**Work instructions**
1 – According to the conservation passage, in what year did her work begin?
2 – Please reproduce the stretch of the conservation passage from "Fourth, her visibility" through "and professional memberships.".

**Document text**
Second, her community led conservation model changed practice on the ground throughout the world. Through the Jane Goodall Institute and place based programs spanning arenas such as education, public health, river protection, reforestation, land use, and women’s livelihoods, she proved what is now convention: wildlife protection efforts endure only when local communities living in and around intervention zones see tangible, long term social and economic gains.
Third, she was a steady public voice for robust legal and ethical safeguards for great apes and their habitats. She helped turn the tide against invasive chimpanzee research and contributed to keeping habitat protection and animal welfare on domestic and international public policy agendas. Via her Roots and Shoots network, she rallied millions of young people in dozens of countries to carry out concrete conservation and community work, forging what has now become an international consensus on both the macroeconomic and climate imperatives for environmental protection.
Fourth, her visibility in her field shifted gender dynamics in science. When she started her work in 1960, women were largely absent from field primatology. Working alongside Dian Fossey in Rwanda and Birute Galdikas in Indonesia under the mentorship of Louis Leakey, she helped make women’s leadership in primate research commonplace. Over the following decades, women came to direct long-term research stations, lead major conservation organizations, edit leading academic journals, and chair professional environmental societies. Graduate pipelines shifted as well, with women forming the majority in many primatology programmes and professional memberships.
Fifth, she helped turn science into public knowledge at scale. Together with Sir David Attenborough, and through platforms such as National Geographic television, she brought field science into people’s homes. That broadcast presence made complex ecological ideas vivid and personal, raised baseline scientific literacy, and expanded public support for conservation policies. Viewers learned to recognise species, behaviours, and habitats, which made the case for protection substantive. The combination of captivating storytelling, visual evidence, and repeated exposure built a shared language for nature. Public education of this kind multiplied the impact of her research and advocacy by cultivating citizens who understood the stakes and were prepared to act.

**Data shown**
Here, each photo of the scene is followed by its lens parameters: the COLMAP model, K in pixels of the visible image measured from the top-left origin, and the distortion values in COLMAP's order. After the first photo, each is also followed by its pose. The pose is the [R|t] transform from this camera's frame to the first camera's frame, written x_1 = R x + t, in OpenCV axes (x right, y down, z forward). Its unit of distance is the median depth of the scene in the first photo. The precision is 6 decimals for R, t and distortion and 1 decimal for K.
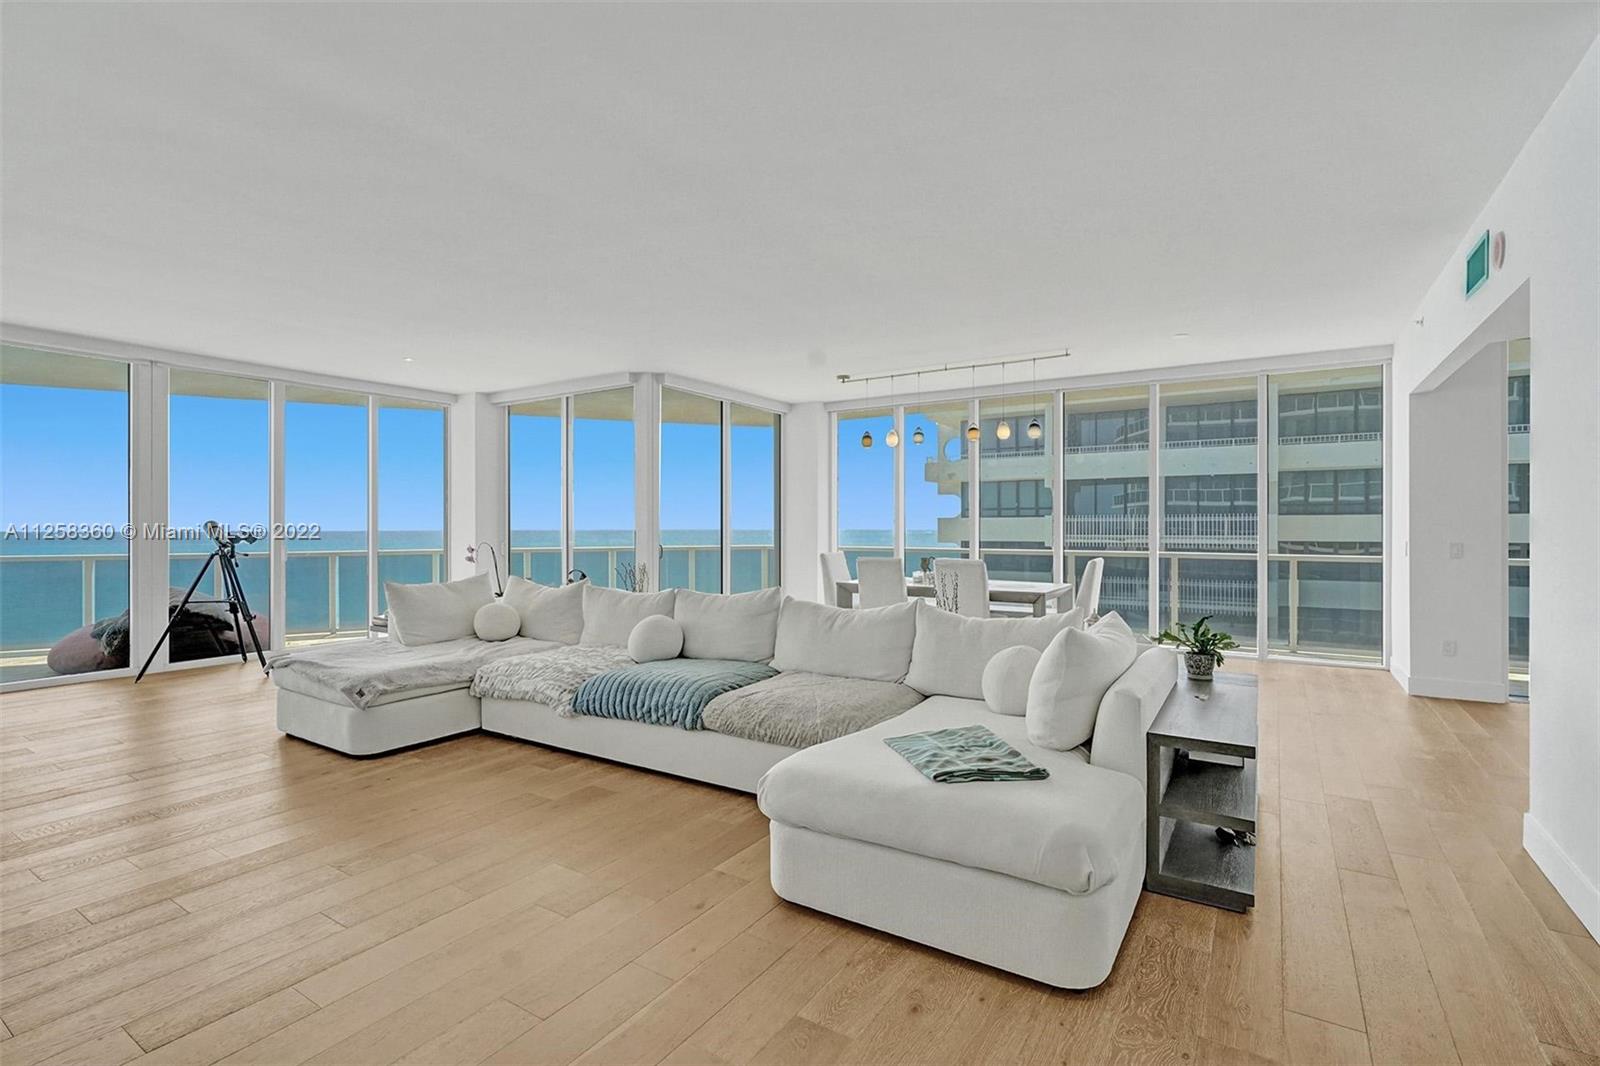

**Results by task**
1 – 1960

2 –
Fourth, her visibility in her field shifted gender dynamics in science. When she started her work in 1960, women were largely absent from field primatology. Working alongside Dian Fossey in Rwanda and Birute Galdikas in Indonesia under the mentorship of Louis Leakey, she helped make women’s leadership in primate research commonplace. Over the following decades, women came to direct long-term research stations, lead major conservation organizations, edit leading academic journals, and chair professional environmental societies. Graduate pipelines shifted as well, with women forming the majority in many primatology programmes and professional memberships.